Out of the records below, copy all lines in which the word "transform" occurs.

:: Extracted entries ::

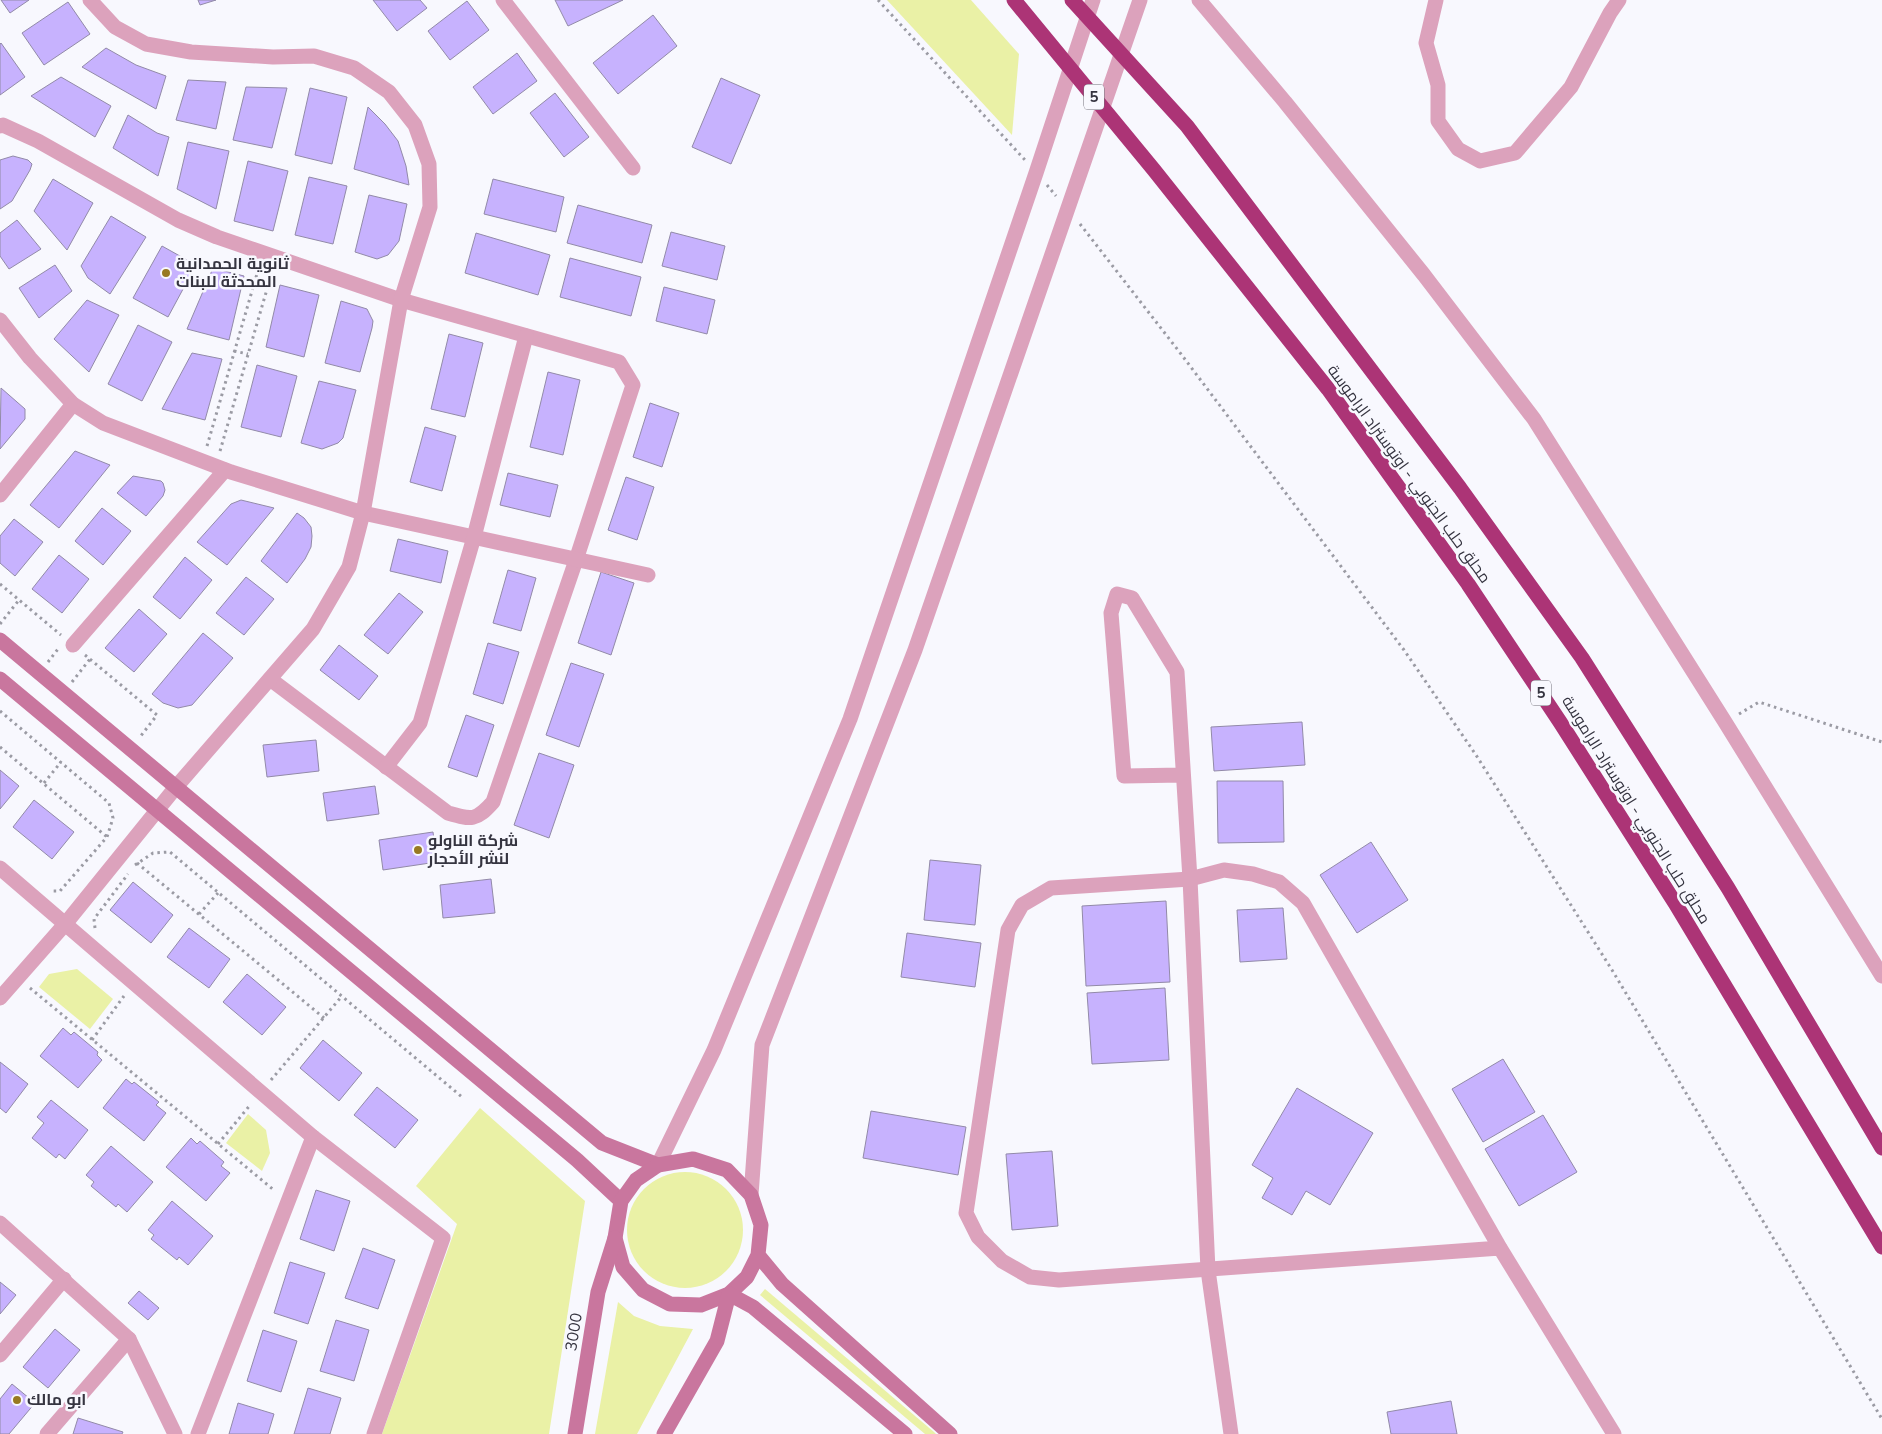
<svg xmlns="http://www.w3.org/2000/svg" width="1882" height="1434" font-family="'Nunito Sans',Cairo,sans-serif">
<style>
.green{fill:#eaf1a6}
.building{fill:#c7b2fe;stroke:#928aa8}
.lines{fill:none;stroke-linecap:round;stroke-linejoin:round}
.path{stroke:#9b9ba4;stroke-width:3;stroke-dasharray:2.5 4;stroke-linecap:butt}
.street{stroke:#dca2bc;stroke-width:15}
.secondary{stroke:#c9769e;stroke-width:15}
.highway{stroke:#ac3476;stroke-width:15}
.poi-dot{fill:#987922;stroke:#f8f8fe;stroke-width:2}
.labels{text-anchor:middle;dominant-baseline:central;stroke-width:5;stroke-linejoin:round;paint-order:stroke}
.shield{fill:#f8f8fe;stroke:#706f79;stroke-width:1}
.shield-label{font-size:15px;font-weight:bold;fill:#353440}
.poi-label{font-size:16px;font-weight:bold;fill:#353440;stroke:#f8f8fe;text-anchor:start}
.street-label{font-size:16px;fill:#353440;stroke:#f8f8fe}
</style>
<rect width="100%" height="100%" fill="#f8f8fe"/>
<g class="green">
<polygon points="887,0 971,0 1019,54 1012,135"/>
<polygon points="77,969 113,999 90,1029 39,987 49,974"/>
<polygon points="480,1108 585,1201 549,1434 382,1434 457,1224 416,1186"/>
<polygon points="248,1114 266,1130 270,1153 262,1171 226,1143"/>
<circle cx="685" cy="1230" r="58"/>
<polygon points="765,1289 934,1432 936,1434 925,1434 760,1295"/>
<polygon points="618,1302 634,1316 660,1326 693,1329 637,1434 595,1434"/>
</g>
<g class="building">
<polygon points="1,0 29,0 10,13"/>
<polygon points="198,0 216,0 200,5"/>
<polygon points="373,0 420,0 427,8 397,31"/>
<polygon points="555,0 623,0 568,26"/>
<polygon points="467,1 489,30 450,60 428,31"/>
<polygon points="68,2 90,34 44,65 22,33"/>
<polygon points="653,15 677,46 618,94 593,63"/>
<polygon points="1,43 25,77 0,95 0,44"/>
<polygon points="106,48 136,65 166,76 156,109 82,67"/>
<polygon points="517,53 537,81 493,114 473,87"/>
<polygon points="61,77 111,106 95,137 31,96"/>
<polygon points="721,78 760,95 731,164 692,147"/>
<polygon points="188,80 226,82 216,129 176,120"/>
<polygon points="246,87 287,88 272,148 233,140"/>
<polygon points="310,88 347,97 332,164 295,155"/>
<polygon points="555,93 589,137 564,157 530,113"/>
<polygon points="368,107 385,124 398,141 406,166 409,185 354,169"/>
<polygon points="128,115 157,133 169,137 158,176 113,148"/>
<polygon points="188,142 229,151 216,209 177,189"/>
<polygon points="13,156 28,160 32,164 30,170 12,201 0,209 0,160"/>
<polygon points="248,161 288,171 273,231 234,221"/>
<polygon points="309,177 347,186 333,244 295,235"/>
<polygon points="53,179 93,203 67,250 34,211"/>
<polygon points="493,179 564,197 556,232 484,214"/>
<polygon points="369,195 407,204 399,241 388,255 377,259 355,252"/>
<polygon points="578,205 652,225 642,263 567,243"/>
<polygon points="111,216 146,237 110,294 88,278 81,266"/>
<polygon points="17,220 41,249 9,269 0,256 0,233"/>
<polygon points="671,232 725,246 717,280 662,266"/>
<polygon points="476,233 550,255 538,295 465,273"/>
<polygon points="162,246 196,265 168,317 133,298"/>
<polygon points="570,258 641,277 631,316 560,297"/>
<polygon points="55,265 72,291 39,318 19,288"/>
<polygon points="213,268 244,276 229,340 187,329"/>
<polygon points="280,285 319,295 304,357 266,347"/>
<polygon points="664,287 715,300 707,334 656,321"/>
<polygon points="87,300 119,315 89,372 54,339"/>
<polygon points="341,301 367,309 373,321 372,328 360,372 325,363"/>
<polygon points="138,325 172,342 142,401 108,384"/>
<polygon points="449,334 483,343 465,417 431,409"/>
<polygon points="192,353 222,359 205,420 162,409"/>
<polygon points="257,365 297,376 281,437 241,427"/>
<polygon points="548,372 580,380 563,455 530,447"/>
<polygon points="319,381 356,390 343,438 338,443 322,449 301,443"/>
<polygon points="1,388 25,409 25,419 0,449"/>
<polygon points="650,403 679,413 662,467 633,457"/>
<polygon points="425,427 456,436 442,491 410,482"/>
<polygon points="75,451 110,465 59,528 30,505"/>
<polygon points="508,473 558,485 550,517 500,505"/>
<polygon points="133,476 161,481 163,483 165,490 163,496 146,516 117,493"/>
<polygon points="626,477 654,487 637,540 608,530"/>
<polygon points="241,500 274,508 227,565 197,542 231,504"/>
<polygon points="102,508 131,531 103,565 75,541"/>
<polygon points="297,513 304,518 311,527 312,536 311,547 305,559 287,583 261,561"/>
<polygon points="14,519 43,542 15,576 0,563 0,536"/>
<polygon points="398,539 448,551 441,583 390,571"/>
<polygon points="59,555 89,579 62,613 32,589"/>
<polygon points="185,557 212,580 180,619 153,597"/>
<polygon points="508,570 536,578 521,631 493,623"/>
<polygon points="601,572 634,583 611,655 578,643"/>
<polygon points="246,577 274,599 244,635 216,613"/>
<polygon points="399,593 423,612 388,654 364,635"/>
<polygon points="139,609 167,634 134,672 105,648"/>
<polygon points="203,633 233,658 192,705 178,708 163,703 152,694"/>
<polygon points="488,643 519,652 503,704 473,694"/>
<polygon points="339,645 378,676 359,700 320,670"/>
<polygon points="571,663 604,674 579,747 546,735"/>
<polygon points="466,715 494,725 477,777 448,767"/>
<polygon points="1302,722 1305,765 1214,771 1211,727"/>
<polygon points="316,740 319,771 267,777 263,745"/>
<polygon points="539,753 574,765 549,838 514,825"/>
<polygon points="0,770 19,786 0,809"/>
<polygon points="1217,781 1283,781 1284,842 1218,843"/>
<polygon points="375,786 379,814 327,821 323,793"/>
<polygon points="34,800 74,832 52,859 13,827"/>
<polygon points="433,832 437,862 383,870 379,840"/>
<polygon points="1371,842 1408,900 1357,933 1320,875"/>
<polygon points="930,860 981,865 975,925 924,920"/>
<polygon points="491,879 495,913 443,918 440,885"/>
<polygon points="133,882 173,915 151,943 110,910"/>
<polygon points="1166,901 1170,982 1086,986 1082,906"/>
<polygon points="1283,908 1287,959 1240,962 1237,910"/>
<polygon points="189,928 230,959 209,988 167,957"/>
<polygon points="907,933 981,943 975,987 901,977"/>
<polygon points="247,974 286,1007 262,1035 223,1002"/>
<polygon points="1165,988 1169,1060 1092,1064 1087,993"/>
<polygon points="63,1028 71,1035 74,1032 98,1052 97,1055 102,1060 78,1088 40,1056"/>
<polygon points="323,1040 362,1073 339,1101 300,1068"/>
<polygon points="1503,1059 1535,1112 1483,1142 1452,1089"/>
<polygon points="0,1062 28,1084 6,1113 0,1108"/>
<polygon points="126,1079 132,1084 134,1082 159,1102 156,1105 166,1113 144,1141 103,1108"/>
<polygon points="377,1087 418,1120 395,1148 354,1115"/>
<polygon points="1297,1088 1373,1133 1330,1205 1306,1191 1292,1215 1262,1198 1273,1178 1252,1165"/>
<polygon points="51,1100 88,1130 65,1159 59,1154 56,1158 32,1138 44,1123 37,1117"/>
<polygon points="871,1111 966,1127 958,1175 863,1158"/>
<polygon points="1543,1115 1577,1172 1519,1206 1485,1149"/>
<polygon points="191,1138 197,1144 200,1141 224,1162 221,1166 230,1173 206,1201 166,1167"/>
<polygon points="111,1146 153,1182 127,1212 118,1204 116,1207 91,1186 94,1182 86,1175"/>
<polygon points="1052,1151 1058,1226 1012,1230 1006,1154"/>
<polygon points="316,1190 350,1201 334,1251 300,1239"/>
<polygon points="172,1201 213,1236 188,1265 179,1257 177,1260 151,1239 154,1235 148,1230"/>
<polygon points="363,1248 395,1260 378,1309 345,1298"/>
<polygon points="290,1262 325,1273 308,1324 274,1313"/>
<polygon points="0,1282 16,1295 0,1314"/>
<polygon points="139,1291 159,1308 148,1320 128,1303"/>
<polygon points="336,1320 369,1330 354,1381 320,1371"/>
<polygon points="55,1329 80,1350 48,1388 23,1367"/>
<polygon points="263,1330 297,1341 281,1392 247,1381"/>
<polygon points="12,1384 35,1403 9,1434 0,1434 0,1399"/>
<polygon points="308,1388 341,1398 330,1434 294,1434"/>
<polygon points="1451,1401 1457,1434 1391,1434 1387,1412"/>
<polygon points="238,1403 274,1414 268,1434 229,1434"/>
<polygon points="78,1418 123,1432 122,1434 73,1434"/>
</g>
<g class="lines">
<g class="path">
<polyline points="878,0 1025,160"/>
<polyline points="1047,185 1056,196"/>
<polyline points="1080,224 1181,354 1404,650 1476,755 1612,970 1882,1419"/>
<polyline points="234,351 248,354"/>
<polyline points="207,446 259,267"/>
<polyline points="220,451 272,272"/>
<polyline points="0,584 61,635"/>
<polyline points="0,624 19,600"/>
<polyline points="85,655 157,715 140,737"/>
<polyline points="48,662 58,649"/>
<polyline points="72,682 90,659"/>
<polyline points="0,711 109,803 113,818 107,837 60,891 51,891"/>
<polyline points="1739,714 1759,702 1882,742"/>
<polyline points="0,747 107,837"/>
<polyline points="44,783 61,762"/>
<polyline points="137,863 324,1018"/>
<polyline points="135,865 153,853 170,852 462,1097"/>
<polyline points="199,914 218,893"/>
<polyline points="95,928 94,919 128,874"/>
<polyline points="30,988 275,1191"/>
<polyline points="92,1040 124,996"/>
<polyline points="271,1080 342,996"/>
<polyline points="218,1144 251,1104"/>
</g>
<g class="street">
<polyline points="503,0 633,168"/>
<polyline points="1199,0 1285,102 1424,275 1534,419 1725,722 1882,976"/>
<polyline points="1436,0 1426,43 1438,85 1438,121 1458,149 1480,161 1515,153 1571,87 1610,13 1619,0"/>
<path d="M0 126 3 125 38 141 178 220 217 237 401 300 619 362 633 385 576 560 493 802C476 821 472 820 448 813L270 679"/>
<polyline points="0,320 30,358 73,404 103,423 231,472 363,513 648,575"/>
<polyline points="0,495 73,404"/>
<polyline points="73,645 225,470"/>
<polyline points="386,767 420,723 474,537 526,336"/>
<polyline points="1182,775 1124,776 1111,613 1117,594 1132,598 1177,672 1190,879 1208,1270 1231,1434"/>
<polyline points="0,868 313,1137 443,1238 374,1434"/>
<polyline points="0,998 66,923 176,787 313,629 349,567 363,513 401,300 430,207 429,164 415,125 389,92 354,68 314,56 273,57 191,52 146,44 115,27 90,0"/>
<polyline points="658,1165 714,1050 850,719 1036,173 1093,0"/>
<polyline points="751,1195 762,1045 915,650 1140,0"/>
<polyline points="0,1223 129,1339 175,1434"/>
<polyline points="1500,1248 1059,1280 1030,1277 1002,1261 978,1237 966,1213 1008,930 1022,905 1051,888 1190,879 1224,870 1253,874 1279,882 1303,903 1500,1248 1614,1434"/>
<polyline points="0,1355 64,1279"/>
<polyline points="47,1434 129,1339"/>
<polyline points="198,1434 313,1137"/>
</g>
<g class="secondary">
<polyline points="0,640 602,1143 658,1165"/>
<polyline points="0,679 577,1160 621,1201"/>
<polyline points="758,1255 747,1277 729,1294 701,1305 670,1304 643,1290 623,1267 615,1238 621,1201 636,1180 658,1165 693,1159 727,1170 751,1195 761,1225 758,1255 782,1284 950,1434"/>
<polyline points="575,1434 598,1292 615,1238"/>
<polyline points="664,1434 717,1341 729,1294 753,1307 905,1434"/>
</g>
<g class="highway">
<polyline points="1014,0 1154,170 1328,389 1468,584 1560,722 1675,903 1882,1247"/>
<polyline points="1072,0 1187,126 1460,488 1582,658 1728,888 1882,1148"/>
</g>
</g>
<g class="poi-dot">
<circle cx="166" cy="273" r="5"/>
<circle cx="418" cy="850" r="5"/>
<circle cx="17" cy="1400" r="5"/>
</g>
<g class="labels">
<g class="shield">
<rect x="1084" y="84.5" width="20" height="25" rx="4"/>
<rect x="1531" y="680.5" width="20" height="25" rx="4"/>
</g>
<g class="shield-label">
<text x="1094" y="97">5</text>
<text x="1541" y="693">5</text>
</g>
<g class="poi-label">
<text x="176" y="264">ثانوية الحمدانية<tspan x="176" dy="18">المحدثة للبنات</tspan></text>
<text x="428" y="841">شركة الناولو<tspan x="428" dy="18">لنشر الأحجار</tspan></text>
<text x="27" y="1400">ابو مالك</text>
</g>
<g class="street-label">
<text transform="translate(1409 474) rotate(54)">محلق حلب الجنوبي - اوتوستراد الراموسة</text>
<text transform="translate(1636 810) rotate(58)">محلق حلب الجنوبي - اوتوستراد الراموسة</text>
<text transform="translate(574 1332) rotate(-81)">3000</text>
</g>
</g>
</svg>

:::

**Answer section:**
<text transform="translate(1409 474) rotate(54)">محلق حلب الجنوبي - اوتوستراد الراموسة</text>
<text transform="translate(1636 810) rotate(58)">محلق حلب الجنوبي - اوتوستراد الراموسة</text>
<text transform="translate(574 1332) rotate(-81)">3000</text>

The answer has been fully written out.